China was the US’s third-largest export destination after Canada and Mexico last year, according to US Census Bureau data. America is China’s largest export market.
“The unfolding trade war is indeed a big deal, but it has not reached a point that make it impossible to contain,” he said.
Neither Beijing nor Washington announced plans for further negotiations at the conclusion of last month’s talks between Wang Shouwen, China’s vice-minister of commerce, and US Treasury Under Secretary David Malpass. China’s Commerce Ministry said only that the two sides agreed to “keep in touch”.
While Beijing appears to be open to the idea of resuming trade negotiations, both Trump and Mnuchin said late last month that further talks with China were unlikely until trade issues with Mexico, Canada and Europe are resolved.
Trump said on August 27 that although Beijing would like to have further talks, now was “not the right time to talk” to China about the two nations’ trade war.
“It’s too one-sided for too many years and too many decades, and so it’s not the right time to talk. But eventually I’m sure that we’ll be able to work out a deal with China,” he said.
Beijing has increasingly seen Trump’s hardline approach over trade with China as a broader effort by Washington to curb the country’s rise to greater power.
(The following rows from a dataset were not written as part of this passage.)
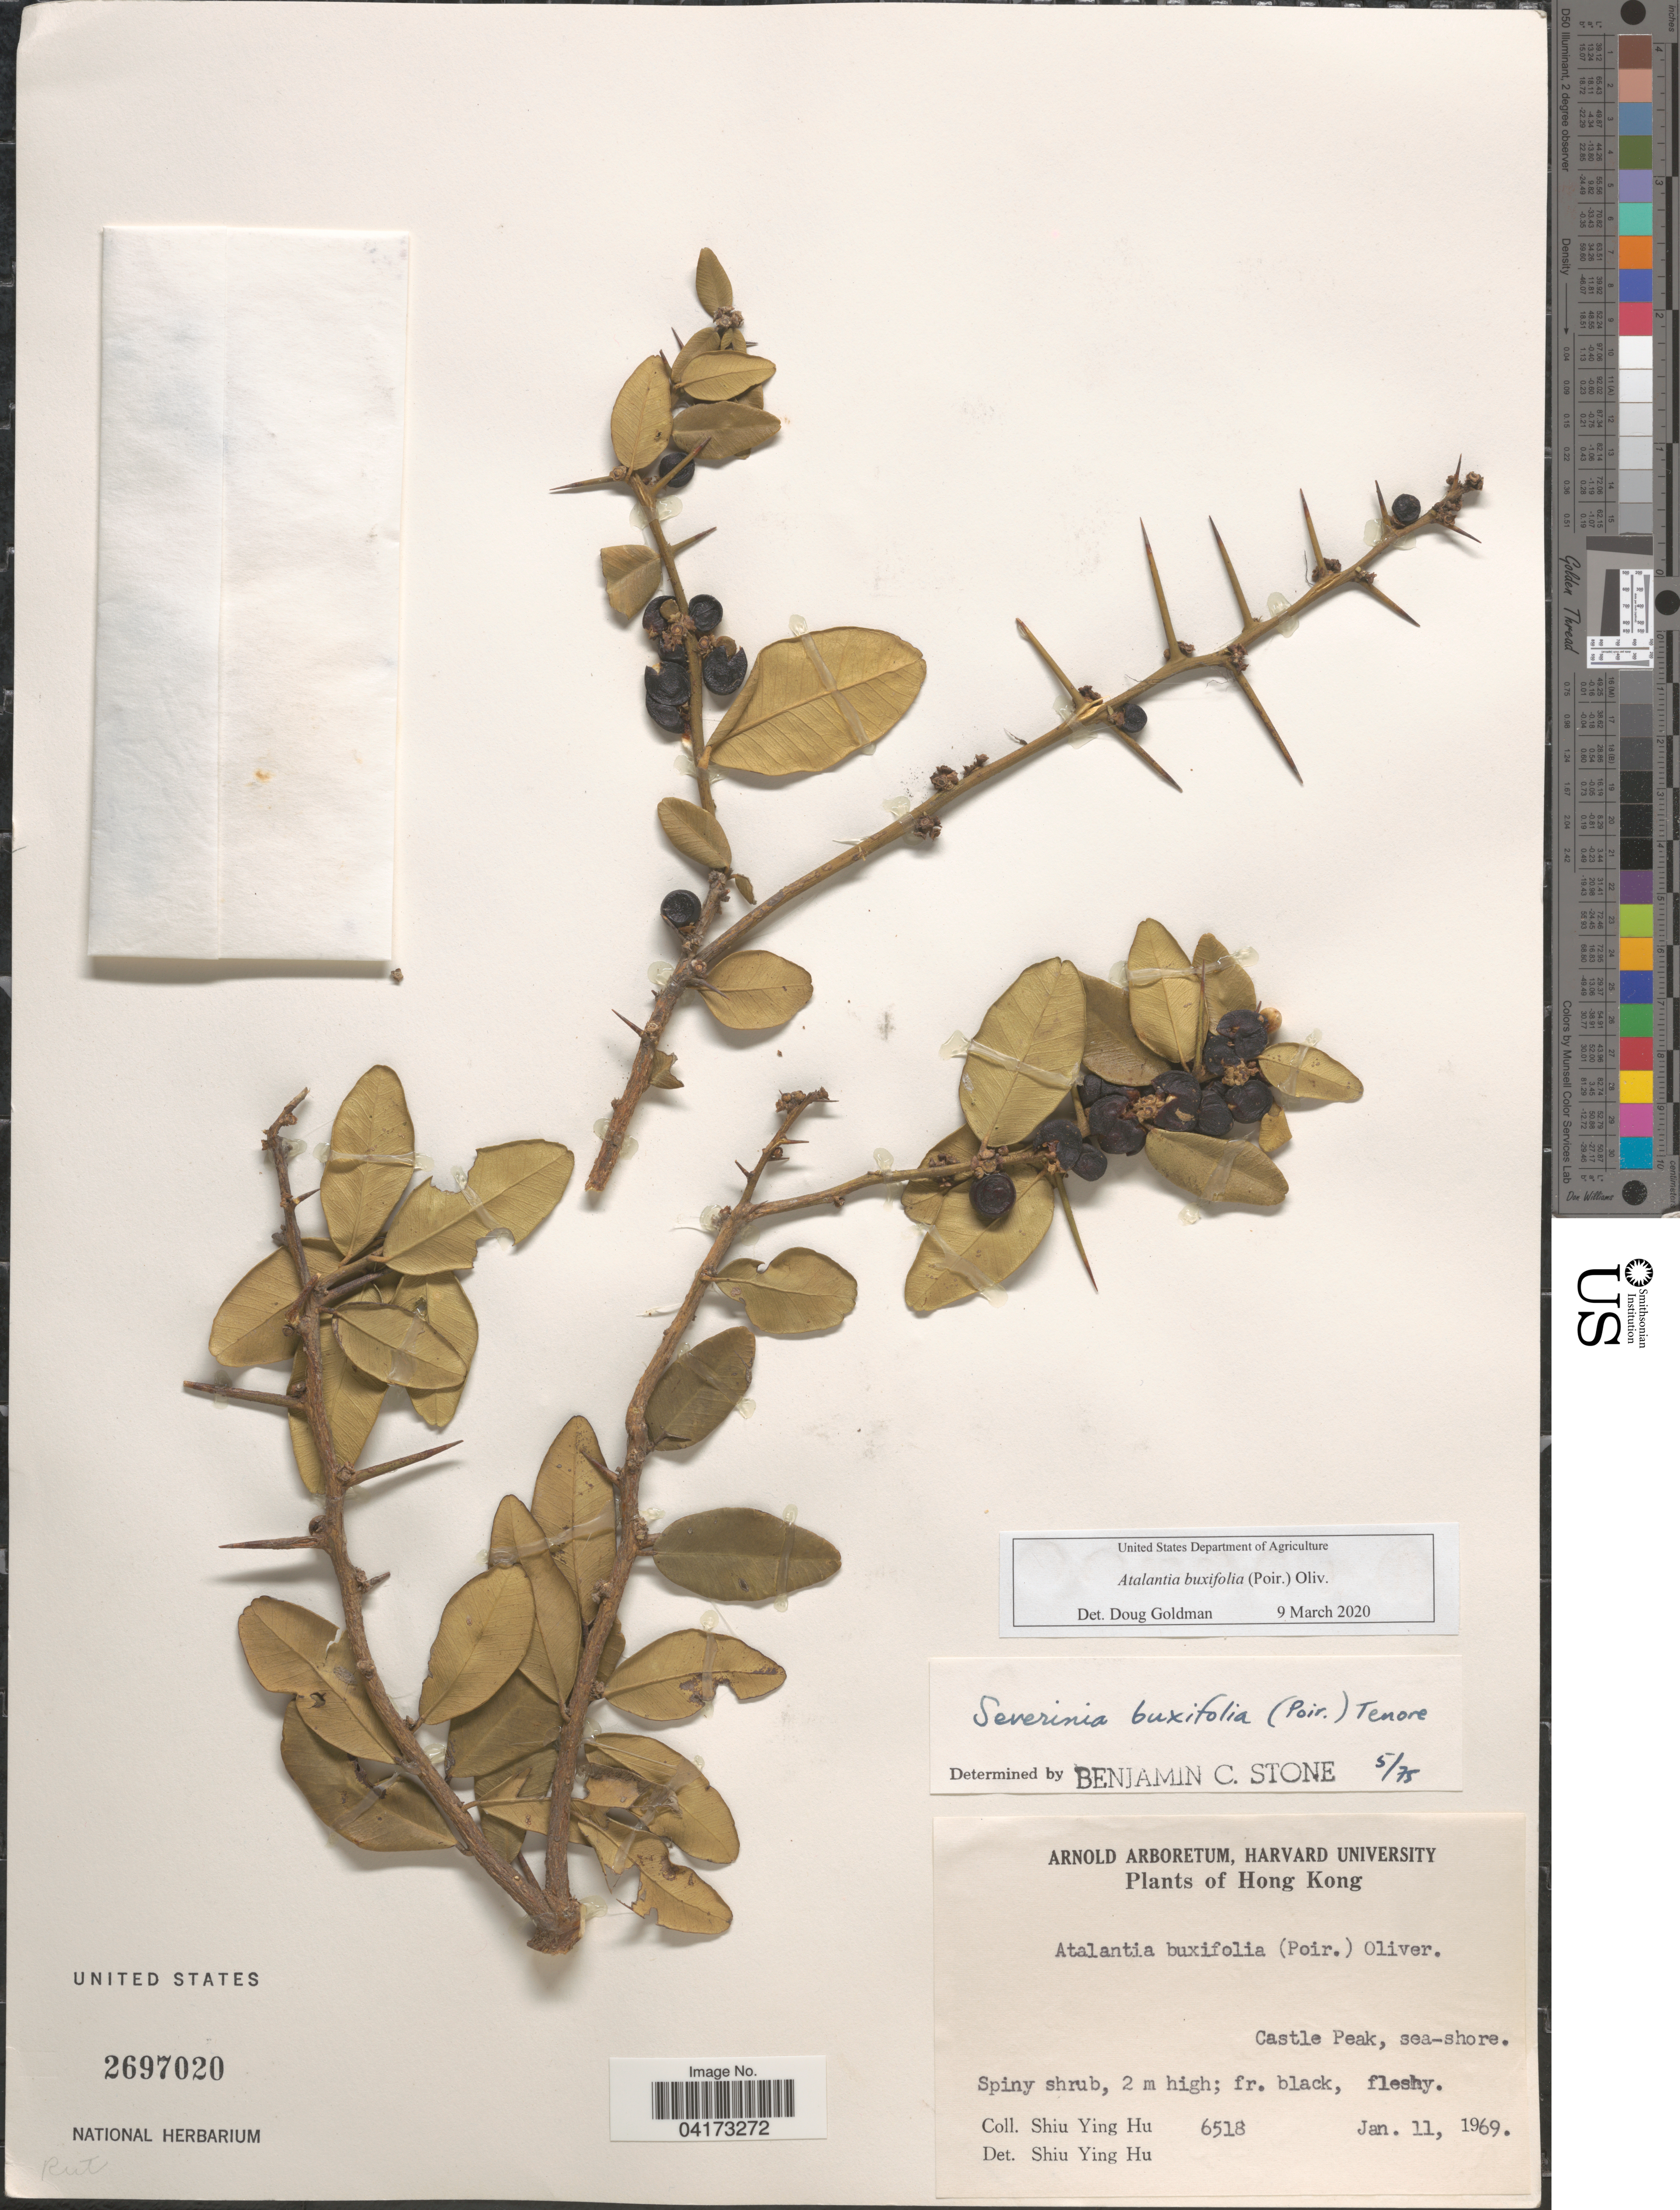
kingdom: Plantae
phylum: Tracheophyta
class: Magnoliopsida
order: Sapindales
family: Rutaceae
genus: Atalantia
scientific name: Atalantia buxifolia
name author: (Poir.) Oliv.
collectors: S. Y. Hu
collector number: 6518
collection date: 1969-01-11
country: China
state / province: Hong Kong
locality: Castle Peak, sea-shore.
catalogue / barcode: US 2697020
Furthermore, top Chinese leaders are apparently concerned about Trump’s inconsistency and unreliability.
Orville Schell, director of the Centre on US-China Relations at the Asia Society in New York, also agreed the current trade stand-off was much bigger than trade differences amid their growing geopolitical rivalry.
“I think what’s really needed is to have really smart people at senior level … to work out a new road map for a better US-China relationship and we’ll each agree to give some necessary concessions,” he said.
“But we don’t have anyone like that, so there is no mechanism to do it and I don’t think Trump is capable of it.”